(People photos with keypoints)
=== Section Start ===

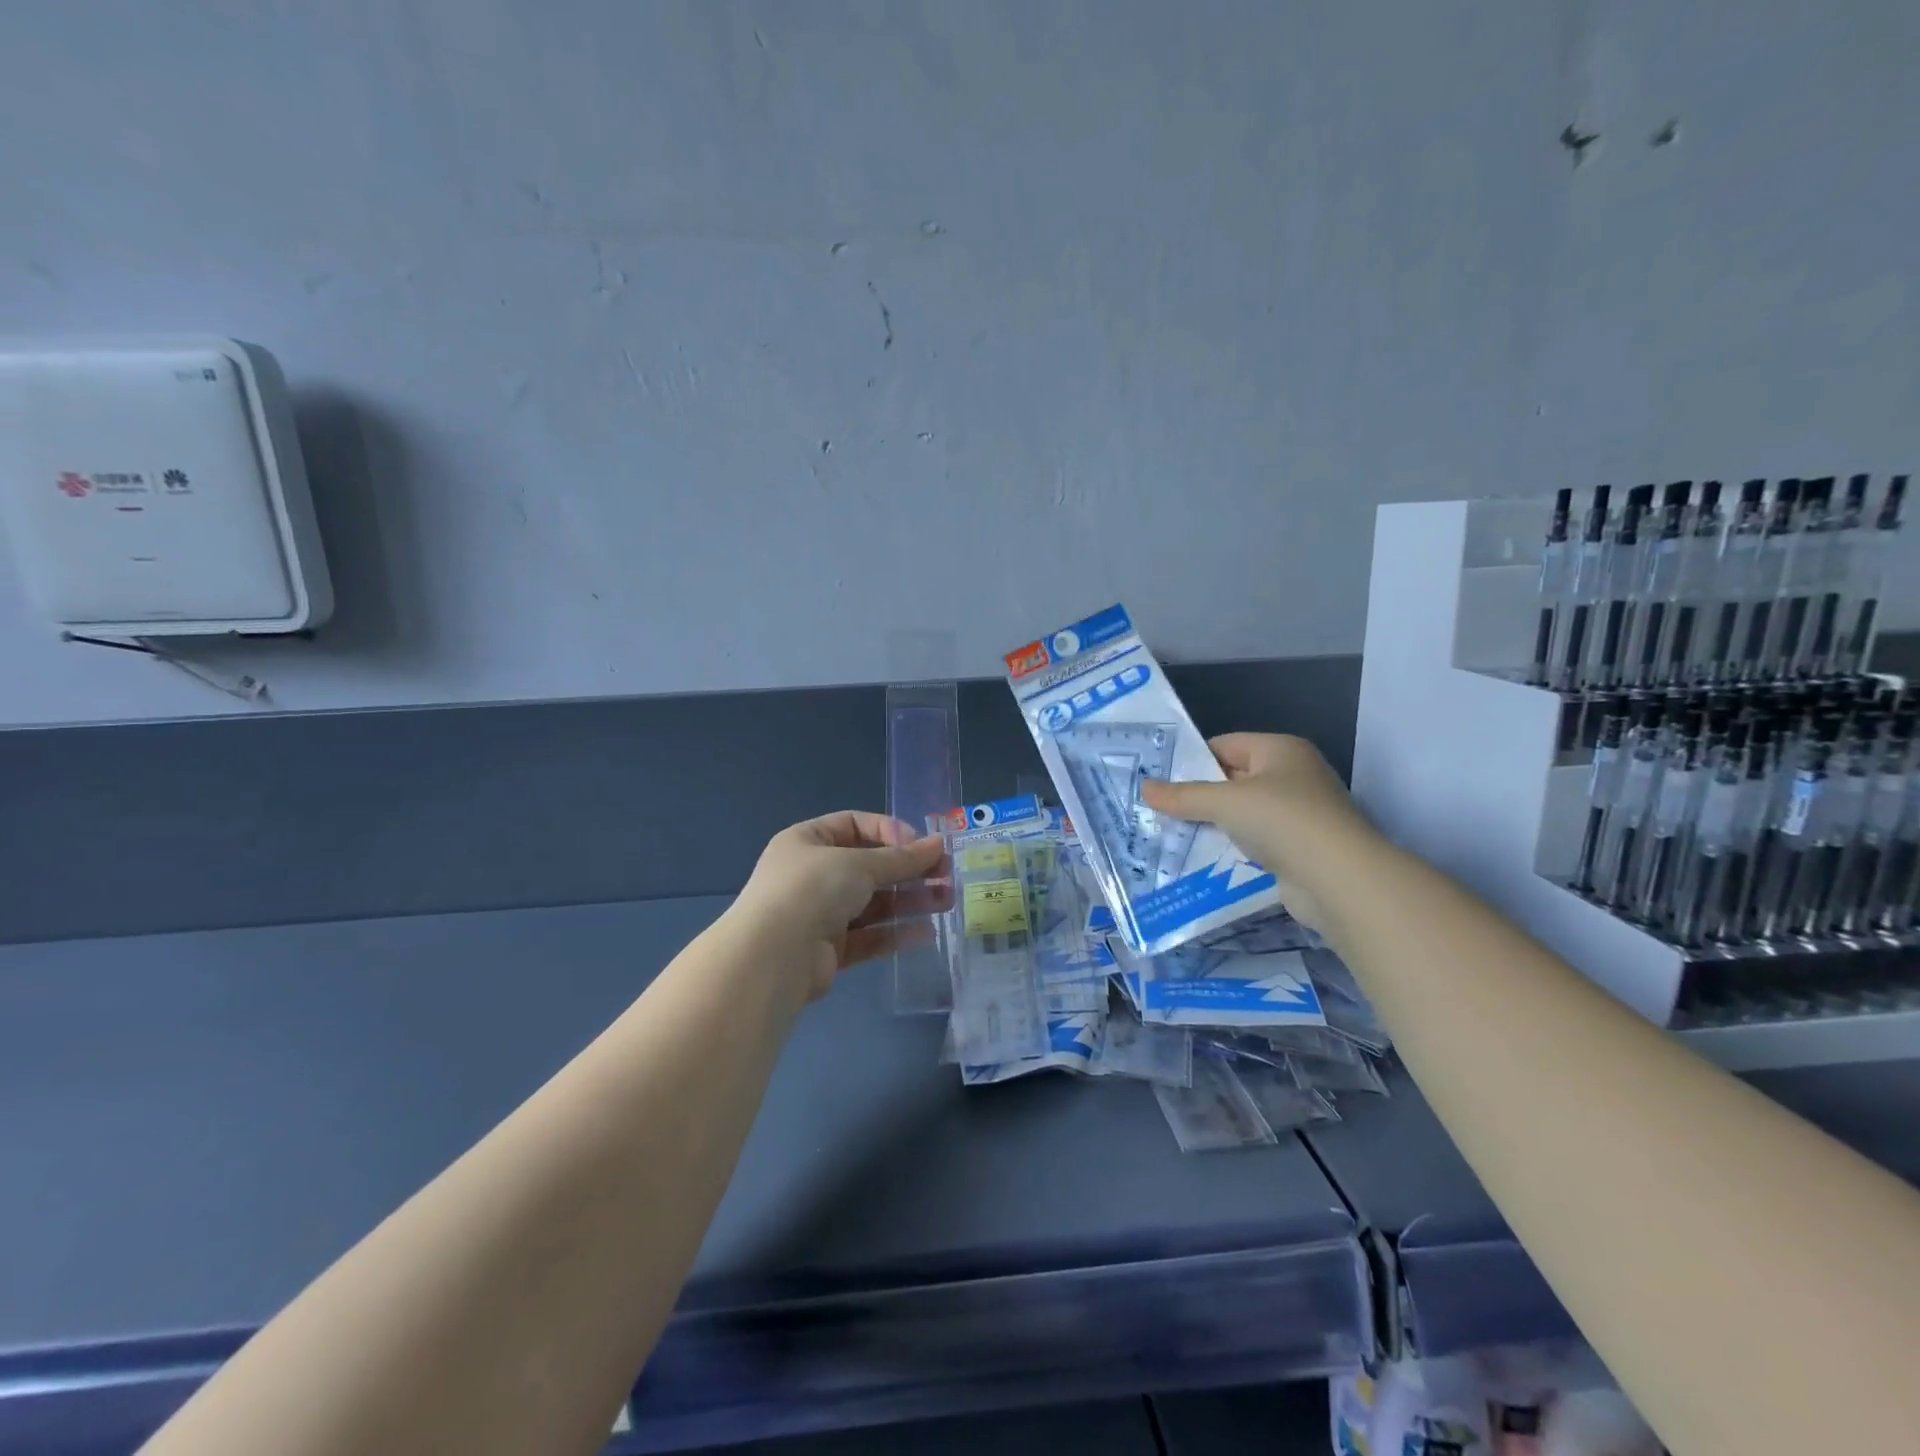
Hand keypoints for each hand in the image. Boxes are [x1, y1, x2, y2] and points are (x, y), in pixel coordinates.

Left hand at [728, 811, 950, 1000]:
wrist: (773, 956)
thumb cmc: (812, 890)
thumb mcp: (859, 863)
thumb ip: (901, 858)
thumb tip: (939, 844)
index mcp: (807, 841)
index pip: (855, 825)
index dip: (890, 831)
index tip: (921, 846)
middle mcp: (811, 874)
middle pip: (868, 866)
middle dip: (908, 870)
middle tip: (946, 875)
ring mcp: (819, 913)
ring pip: (872, 903)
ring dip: (909, 901)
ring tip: (946, 901)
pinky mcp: (829, 950)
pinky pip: (868, 936)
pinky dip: (895, 933)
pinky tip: (926, 933)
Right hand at [1140, 733, 1377, 930]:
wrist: (1339, 880)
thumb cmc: (1282, 821)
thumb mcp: (1224, 802)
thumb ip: (1183, 796)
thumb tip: (1144, 788)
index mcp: (1280, 750)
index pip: (1225, 745)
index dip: (1191, 760)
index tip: (1158, 780)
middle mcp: (1292, 776)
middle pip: (1232, 779)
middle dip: (1198, 795)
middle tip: (1156, 808)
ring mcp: (1298, 814)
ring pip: (1242, 814)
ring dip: (1212, 825)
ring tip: (1170, 834)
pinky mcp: (1298, 849)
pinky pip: (1254, 842)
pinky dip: (1231, 849)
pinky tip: (1201, 859)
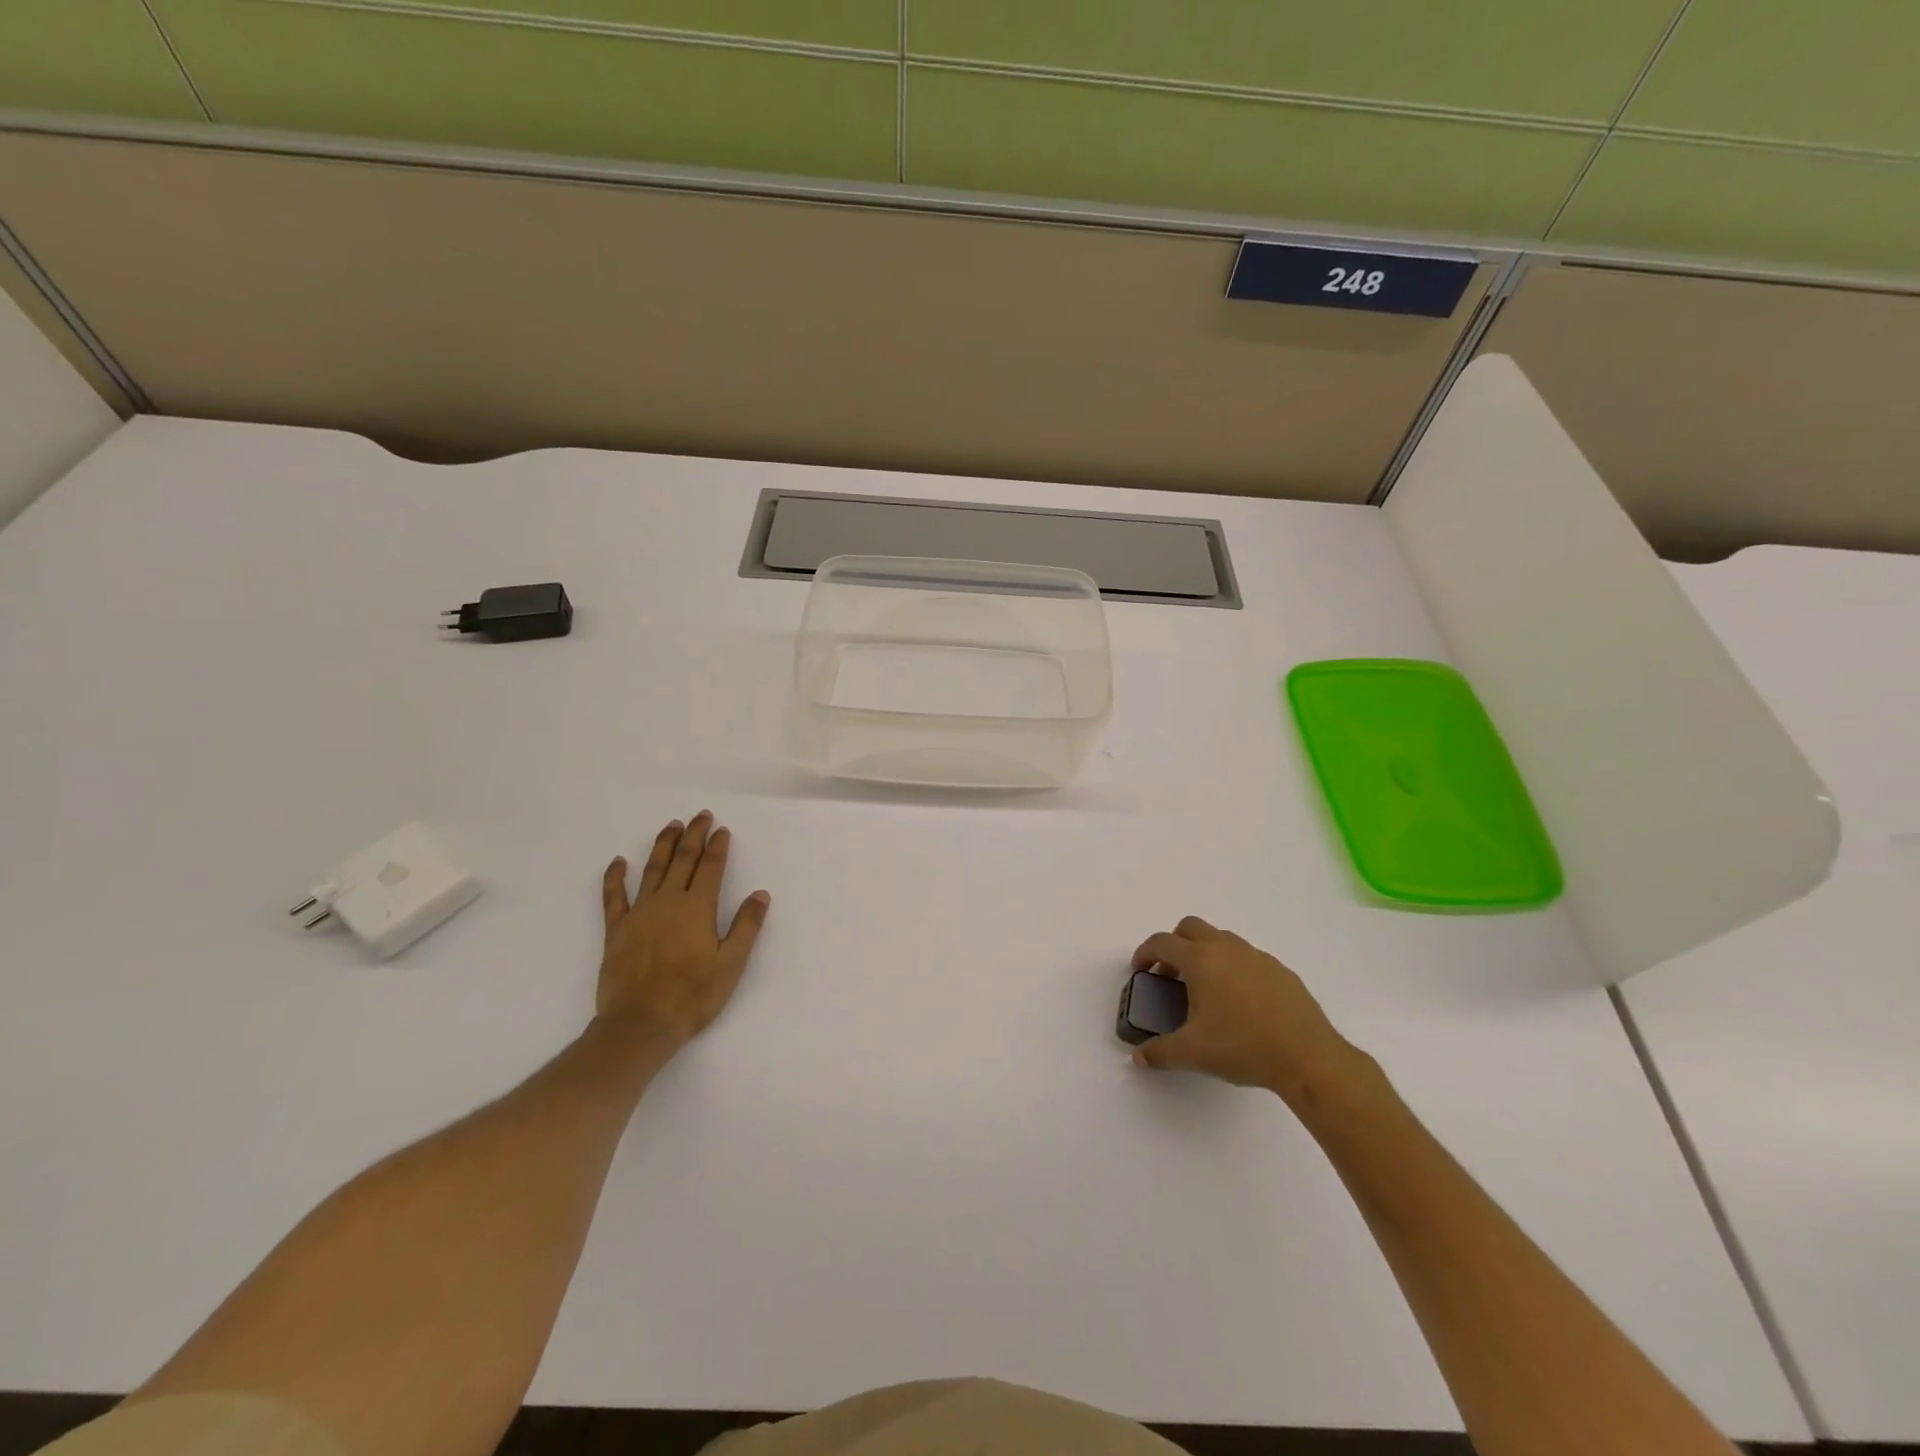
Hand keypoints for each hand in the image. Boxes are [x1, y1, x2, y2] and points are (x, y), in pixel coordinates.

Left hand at [596, 811, 769, 1052]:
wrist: (641, 1024)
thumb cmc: (693, 995)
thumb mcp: (731, 964)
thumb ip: (746, 926)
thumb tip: (760, 894)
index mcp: (698, 908)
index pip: (711, 868)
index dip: (718, 846)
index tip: (722, 829)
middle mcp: (668, 901)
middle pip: (683, 860)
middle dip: (693, 836)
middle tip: (700, 816)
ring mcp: (639, 913)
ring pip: (652, 870)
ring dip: (663, 845)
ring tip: (671, 826)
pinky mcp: (617, 929)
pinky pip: (613, 896)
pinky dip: (615, 877)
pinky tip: (618, 861)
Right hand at [1129, 916, 1361, 1104]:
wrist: (1307, 1057)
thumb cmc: (1242, 1047)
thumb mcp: (1193, 1054)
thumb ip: (1160, 1053)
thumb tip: (1138, 1058)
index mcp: (1200, 960)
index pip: (1162, 942)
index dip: (1145, 952)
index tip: (1140, 969)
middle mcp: (1227, 949)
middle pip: (1191, 927)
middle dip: (1175, 943)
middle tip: (1171, 973)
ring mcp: (1257, 957)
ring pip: (1222, 939)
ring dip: (1206, 952)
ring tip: (1206, 988)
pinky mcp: (1281, 971)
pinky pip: (1248, 958)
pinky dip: (1235, 968)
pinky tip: (1241, 1002)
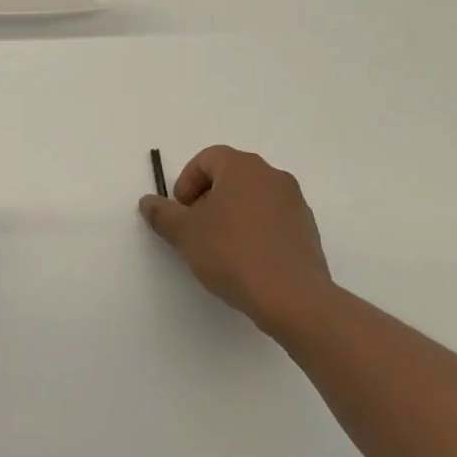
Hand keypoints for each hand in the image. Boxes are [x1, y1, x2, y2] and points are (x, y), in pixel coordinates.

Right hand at [139, 146, 332, 334]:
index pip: (207, 159)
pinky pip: (272, 219)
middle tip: (195, 227)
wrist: (292, 297)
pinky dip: (254, 230)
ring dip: (231, 214)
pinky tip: (245, 259)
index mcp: (243, 167)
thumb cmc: (232, 253)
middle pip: (231, 176)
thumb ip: (162, 213)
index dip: (186, 182)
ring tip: (219, 247)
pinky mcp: (308, 230)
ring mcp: (294, 203)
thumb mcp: (184, 233)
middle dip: (207, 198)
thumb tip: (149, 202)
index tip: (180, 211)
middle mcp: (272, 176)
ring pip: (252, 198)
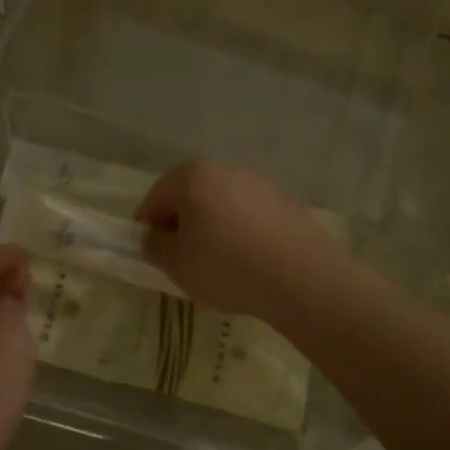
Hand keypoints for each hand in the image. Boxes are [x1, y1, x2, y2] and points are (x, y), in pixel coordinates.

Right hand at [135, 162, 341, 321]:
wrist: (301, 278)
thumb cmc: (226, 266)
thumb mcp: (176, 264)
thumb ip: (155, 247)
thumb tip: (153, 238)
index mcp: (193, 176)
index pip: (156, 198)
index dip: (148, 227)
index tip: (151, 254)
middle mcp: (226, 171)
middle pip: (191, 197)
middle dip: (182, 226)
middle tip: (181, 261)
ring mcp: (260, 185)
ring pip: (222, 207)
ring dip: (213, 230)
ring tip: (217, 267)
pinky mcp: (286, 205)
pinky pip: (250, 219)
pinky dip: (241, 236)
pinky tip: (248, 265)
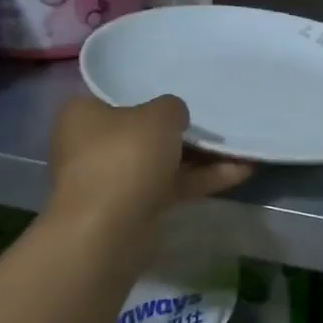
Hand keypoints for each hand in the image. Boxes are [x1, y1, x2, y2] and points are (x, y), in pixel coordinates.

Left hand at [49, 94, 251, 228]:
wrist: (109, 230)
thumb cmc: (126, 156)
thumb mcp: (160, 115)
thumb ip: (172, 107)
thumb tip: (174, 117)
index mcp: (83, 114)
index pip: (118, 96)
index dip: (150, 93)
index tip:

=== Section End ===

**PROBLEM**
Each line above starting at the one holding "ring pip: (652, 870)" and ending at the one holding "pinky tip: (248, 265)" should be set down exactly as it stands, both ends included, with no pictures.

**EXERCISE RESULT**
ring pip: (652, 870)
ring dip: (663, 845)
ring tip: (671, 826)
pinky mcp: (617, 929)
pinky pip: (613, 896)
pinky dip: (615, 877)
pinky tip: (618, 861)
Right hand at [1129, 916, 1361, 1104]:
wrist: (1307, 1057)
thumb cmc: (1242, 1047)
thumb mcp: (1193, 1054)
thumb ip: (1160, 1053)
thumb tip: (1138, 1058)
index mcp: (1200, 960)
index pip: (1162, 942)
index dip: (1145, 952)
index tip: (1140, 969)
middle mcp: (1227, 949)
middle pip: (1191, 927)
middle dip: (1175, 943)
middle tip: (1171, 973)
ring mcp: (1257, 957)
ring pip: (1222, 939)
ring dip: (1206, 952)
ring tip: (1206, 988)
pinky mcp: (1281, 971)
pinky pip: (1248, 958)
pinky dip: (1235, 968)
pinky tip: (1241, 1002)
Hand keypoints for each hand in the image. Boxes are [x1, y1, x2, y2] and points are (x, y), in pixel coordinates.

Right hand at [139, 146, 332, 334]:
index pip: (207, 159)
pinky pip: (272, 219)
middle tip: (195, 227)
wrist: (292, 297)
pinky dip: (254, 230)
ring dip: (231, 214)
pinky tip: (245, 259)
index mcp: (243, 167)
thumb cmc: (232, 253)
middle pip: (231, 176)
thumb ip: (162, 213)
index dip: (186, 182)
ring tip: (219, 247)
pinky mcp: (308, 230)
ring mcp: (294, 203)
thumb mcp: (184, 233)
middle dip: (207, 198)
thumb tip: (149, 202)
index tip: (180, 211)
middle mcp: (272, 176)
ring pip: (252, 198)
Hand keypoints for each hand in the image. Boxes are [x1, y1, x2, y2] and points are (x, y), in pixel coordinates.

Right hand at [135, 162, 341, 321]:
wrist: (301, 278)
thumb cmc: (226, 266)
thumb mcp: (176, 264)
thumb ip: (155, 247)
thumb tip: (153, 238)
index mcp: (193, 176)
index pip: (156, 198)
index dip: (148, 227)
index tip: (151, 254)
middle mcp: (226, 171)
middle pip: (191, 197)
middle dip: (182, 226)
middle tip: (181, 261)
ring mcp: (260, 185)
ring pip: (222, 207)
ring dip: (213, 230)
ring tip: (217, 267)
pinky mcp: (286, 205)
pinky pip: (250, 219)
pinky dip: (241, 236)
pinky tip: (248, 265)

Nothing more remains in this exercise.